Task to complete: Your answer should consist of all lines in the listing that hold the word "with".

Given entries:
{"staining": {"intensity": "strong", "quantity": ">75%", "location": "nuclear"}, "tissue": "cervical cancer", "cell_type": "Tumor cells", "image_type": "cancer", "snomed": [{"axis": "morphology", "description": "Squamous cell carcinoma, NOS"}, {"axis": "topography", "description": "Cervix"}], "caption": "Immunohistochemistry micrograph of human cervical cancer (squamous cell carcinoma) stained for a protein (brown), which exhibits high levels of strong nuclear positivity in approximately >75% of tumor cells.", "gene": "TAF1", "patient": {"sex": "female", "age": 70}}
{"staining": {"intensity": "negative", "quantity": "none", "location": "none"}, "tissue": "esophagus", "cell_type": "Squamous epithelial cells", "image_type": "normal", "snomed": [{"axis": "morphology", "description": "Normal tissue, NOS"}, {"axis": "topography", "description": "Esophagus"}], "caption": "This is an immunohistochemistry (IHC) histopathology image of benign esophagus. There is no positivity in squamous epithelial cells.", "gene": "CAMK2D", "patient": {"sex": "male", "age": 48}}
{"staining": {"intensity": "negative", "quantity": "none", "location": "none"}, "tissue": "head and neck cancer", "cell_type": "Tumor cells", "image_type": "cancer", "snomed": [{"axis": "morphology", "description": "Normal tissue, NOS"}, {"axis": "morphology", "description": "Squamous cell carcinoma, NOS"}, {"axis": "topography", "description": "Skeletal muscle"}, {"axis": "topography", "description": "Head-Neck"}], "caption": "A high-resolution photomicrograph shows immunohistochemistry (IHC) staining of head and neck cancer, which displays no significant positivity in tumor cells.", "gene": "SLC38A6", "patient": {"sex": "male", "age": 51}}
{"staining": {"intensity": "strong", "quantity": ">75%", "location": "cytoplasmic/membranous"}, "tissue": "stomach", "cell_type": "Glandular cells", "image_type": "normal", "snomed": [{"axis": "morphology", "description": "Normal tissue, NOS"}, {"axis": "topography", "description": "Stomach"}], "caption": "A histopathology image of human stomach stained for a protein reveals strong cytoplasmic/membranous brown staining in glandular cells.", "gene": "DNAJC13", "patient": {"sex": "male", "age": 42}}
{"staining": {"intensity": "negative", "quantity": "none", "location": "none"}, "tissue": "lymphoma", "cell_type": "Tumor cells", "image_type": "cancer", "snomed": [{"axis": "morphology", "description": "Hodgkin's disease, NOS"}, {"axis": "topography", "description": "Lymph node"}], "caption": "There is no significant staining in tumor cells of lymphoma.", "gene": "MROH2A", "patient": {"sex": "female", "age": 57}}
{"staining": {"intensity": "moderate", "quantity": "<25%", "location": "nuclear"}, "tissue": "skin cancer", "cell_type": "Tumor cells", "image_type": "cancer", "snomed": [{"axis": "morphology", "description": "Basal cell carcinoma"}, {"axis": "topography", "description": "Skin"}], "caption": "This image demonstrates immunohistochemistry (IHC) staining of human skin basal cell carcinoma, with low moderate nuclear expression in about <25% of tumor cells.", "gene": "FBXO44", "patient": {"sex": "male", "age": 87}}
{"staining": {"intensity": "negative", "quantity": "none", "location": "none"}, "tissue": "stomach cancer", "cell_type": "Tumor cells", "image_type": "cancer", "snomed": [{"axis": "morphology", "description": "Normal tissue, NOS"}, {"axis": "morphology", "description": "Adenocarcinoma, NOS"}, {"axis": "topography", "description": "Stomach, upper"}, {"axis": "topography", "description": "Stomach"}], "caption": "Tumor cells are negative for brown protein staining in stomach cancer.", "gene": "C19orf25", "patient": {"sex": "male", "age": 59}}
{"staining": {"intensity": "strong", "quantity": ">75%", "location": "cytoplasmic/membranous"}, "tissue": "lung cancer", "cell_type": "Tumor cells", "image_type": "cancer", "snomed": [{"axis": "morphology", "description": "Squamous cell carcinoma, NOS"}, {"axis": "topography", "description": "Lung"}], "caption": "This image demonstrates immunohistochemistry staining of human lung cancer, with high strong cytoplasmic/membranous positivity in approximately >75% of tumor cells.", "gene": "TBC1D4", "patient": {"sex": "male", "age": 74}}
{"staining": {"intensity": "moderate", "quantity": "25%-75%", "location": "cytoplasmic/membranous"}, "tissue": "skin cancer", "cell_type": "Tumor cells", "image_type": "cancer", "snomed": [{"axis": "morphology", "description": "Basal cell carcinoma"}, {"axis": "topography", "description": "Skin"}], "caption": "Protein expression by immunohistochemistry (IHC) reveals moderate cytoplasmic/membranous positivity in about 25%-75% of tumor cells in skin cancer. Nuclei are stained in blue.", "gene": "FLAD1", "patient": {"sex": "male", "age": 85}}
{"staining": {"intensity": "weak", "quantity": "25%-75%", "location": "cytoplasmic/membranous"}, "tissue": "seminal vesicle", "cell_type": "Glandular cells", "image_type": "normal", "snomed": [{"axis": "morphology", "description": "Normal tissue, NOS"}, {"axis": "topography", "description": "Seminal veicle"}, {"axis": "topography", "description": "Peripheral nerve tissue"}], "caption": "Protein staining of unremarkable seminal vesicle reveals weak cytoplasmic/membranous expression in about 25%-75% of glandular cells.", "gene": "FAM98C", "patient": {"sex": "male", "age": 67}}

Written answer:
{"staining": {"intensity": "moderate", "quantity": "<25%", "location": "nuclear"}, "tissue": "skin cancer", "cell_type": "Tumor cells", "image_type": "cancer", "snomed": [{"axis": "morphology", "description": "Basal cell carcinoma"}, {"axis": "topography", "description": "Skin"}], "caption": "This image demonstrates immunohistochemistry (IHC) staining of human skin basal cell carcinoma, with low moderate nuclear expression in about <25% of tumor cells.", "gene": "FBXO44", "patient": {"sex": "male", "age": 87}}
{"staining": {"intensity": "strong", "quantity": ">75%", "location": "cytoplasmic/membranous"}, "tissue": "lung cancer", "cell_type": "Tumor cells", "image_type": "cancer", "snomed": [{"axis": "morphology", "description": "Squamous cell carcinoma, NOS"}, {"axis": "topography", "description": "Lung"}], "caption": "This image demonstrates immunohistochemistry staining of human lung cancer, with high strong cytoplasmic/membranous positivity in approximately >75% of tumor cells.", "gene": "TBC1D4", "patient": {"sex": "male", "age": 74}}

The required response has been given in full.